Solution 2. Stack depth: n+1 frames alive at once → O(n) from the stack alone. In addition, each level creates the slice segments[1:], which stays alive while its frame waits: sizes n−1, n−2, ..., 0 simultaneously → arithmetic sum → O(n²) auxiliary in total (and O(n²) time, as we saw in 02-01). Iterative version with O(1) auxiliary space:
def total_duration_v2(segments):
total = 0 # O(1)
for minutes in segments: # the variable is reused on each pass
total += minutes
return total(Python's sum(segments) does exactly this.)

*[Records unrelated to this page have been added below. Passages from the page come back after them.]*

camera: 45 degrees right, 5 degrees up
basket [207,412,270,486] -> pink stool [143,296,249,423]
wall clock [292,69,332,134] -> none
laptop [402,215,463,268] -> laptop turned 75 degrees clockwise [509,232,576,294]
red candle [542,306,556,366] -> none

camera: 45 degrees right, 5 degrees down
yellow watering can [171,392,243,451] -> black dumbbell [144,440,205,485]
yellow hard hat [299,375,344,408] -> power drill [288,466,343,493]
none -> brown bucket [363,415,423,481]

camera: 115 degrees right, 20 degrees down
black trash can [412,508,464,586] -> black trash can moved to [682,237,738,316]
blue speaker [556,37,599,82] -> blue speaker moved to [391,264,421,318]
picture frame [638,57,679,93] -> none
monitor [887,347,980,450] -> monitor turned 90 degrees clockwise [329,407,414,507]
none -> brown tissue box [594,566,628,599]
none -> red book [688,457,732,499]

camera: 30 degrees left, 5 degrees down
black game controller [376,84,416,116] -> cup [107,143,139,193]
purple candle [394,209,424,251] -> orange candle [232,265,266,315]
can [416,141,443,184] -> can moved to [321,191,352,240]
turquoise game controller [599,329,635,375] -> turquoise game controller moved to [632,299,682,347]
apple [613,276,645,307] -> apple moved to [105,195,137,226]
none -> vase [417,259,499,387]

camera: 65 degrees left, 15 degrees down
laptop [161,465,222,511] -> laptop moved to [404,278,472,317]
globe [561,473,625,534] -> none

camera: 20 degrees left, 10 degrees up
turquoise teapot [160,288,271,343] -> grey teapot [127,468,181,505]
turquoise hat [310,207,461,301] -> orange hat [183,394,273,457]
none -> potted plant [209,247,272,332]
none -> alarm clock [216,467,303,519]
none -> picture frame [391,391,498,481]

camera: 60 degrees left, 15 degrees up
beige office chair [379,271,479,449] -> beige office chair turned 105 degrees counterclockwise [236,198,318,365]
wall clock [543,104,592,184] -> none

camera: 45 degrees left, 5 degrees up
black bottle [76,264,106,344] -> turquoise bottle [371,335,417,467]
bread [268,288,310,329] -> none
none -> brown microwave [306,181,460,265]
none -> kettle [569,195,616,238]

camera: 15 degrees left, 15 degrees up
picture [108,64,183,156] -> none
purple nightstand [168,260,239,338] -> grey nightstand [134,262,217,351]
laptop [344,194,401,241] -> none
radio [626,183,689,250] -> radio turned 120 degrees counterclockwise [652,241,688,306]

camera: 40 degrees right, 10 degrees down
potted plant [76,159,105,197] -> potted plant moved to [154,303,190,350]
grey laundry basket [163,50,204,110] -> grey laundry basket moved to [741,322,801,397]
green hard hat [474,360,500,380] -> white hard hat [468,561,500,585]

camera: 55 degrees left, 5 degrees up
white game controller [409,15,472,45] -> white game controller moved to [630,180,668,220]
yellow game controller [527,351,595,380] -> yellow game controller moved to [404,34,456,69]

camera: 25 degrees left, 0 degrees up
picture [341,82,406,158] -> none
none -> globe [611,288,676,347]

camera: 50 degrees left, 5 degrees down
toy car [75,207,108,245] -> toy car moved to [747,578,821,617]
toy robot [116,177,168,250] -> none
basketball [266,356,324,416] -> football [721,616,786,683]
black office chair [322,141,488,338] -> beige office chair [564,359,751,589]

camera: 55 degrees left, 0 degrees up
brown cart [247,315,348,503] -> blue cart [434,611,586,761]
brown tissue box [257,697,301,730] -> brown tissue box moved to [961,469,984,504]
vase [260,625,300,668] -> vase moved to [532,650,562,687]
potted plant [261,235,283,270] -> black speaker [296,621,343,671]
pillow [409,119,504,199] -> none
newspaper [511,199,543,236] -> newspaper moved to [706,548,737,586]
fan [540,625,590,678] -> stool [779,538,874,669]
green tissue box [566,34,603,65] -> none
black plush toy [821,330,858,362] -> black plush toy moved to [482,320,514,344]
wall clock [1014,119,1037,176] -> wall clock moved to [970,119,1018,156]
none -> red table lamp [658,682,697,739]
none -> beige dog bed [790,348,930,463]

Solution 3. Precompute a dictionary of sets: stops_by_line = {"L1": {"Main Square", ...}, "L2": {...}, ...}. The query stop in stops_by_line["L1"] is O(1). Space cost: one entry per line-stop pair → O(L · p) where L is the number of lines and p the number of stops per line — that is, proportional to the total size of the network, O(n). It would not be worth it if: (a) queries are very rare (building it — and keeping it in sync when the network changes — never pays for itself), or (b) memory is the critical resource (embedded device, huge networks). It is the same time ↔ space trade-off as the stop index: buying speed with memory only pays off if the speed gets used and the memory is to spare.
Conclusion
We now know how to measure the other half of an algorithm's bill. We have distinguished total space from auxiliary space (the measure that compares algorithms), we have applied line-by-line analysis to memory — scalars O(1), structures O(n), and in Python the crucial distinction between references (free) and copies (O(n)) —, we have discovered that recursion pays an invisible O(depth) cost on the stack (with RecursionError as a very visible reminder in Python), and we have finally quantified the time ↔ space trade-off with the RutaBus stop index: O(1) speed bought with O(n) memory. The structure table — with the generator as the O(1) champion — completes our toolbox; the techniques for seriously squeezing memory are left for lesson 05-02.
With time and space we can now fill in the cost sheet of any algorithm... with one pending nuance that has been peeking out all lesson long: we said "in the worst case" when measuring times, and in the exercises we ran into functions that sometimes finish on the first try and sometimes traverse everything. What about the favorable cases? And the "typical" case? Are those who claim that linear search "usually" costs half of it lying? In the next lesson (02-03) we will sort it all out: best case, worst case and average case, when each one matters and how they truly relate — for real — to the O, Ω and Θ notations.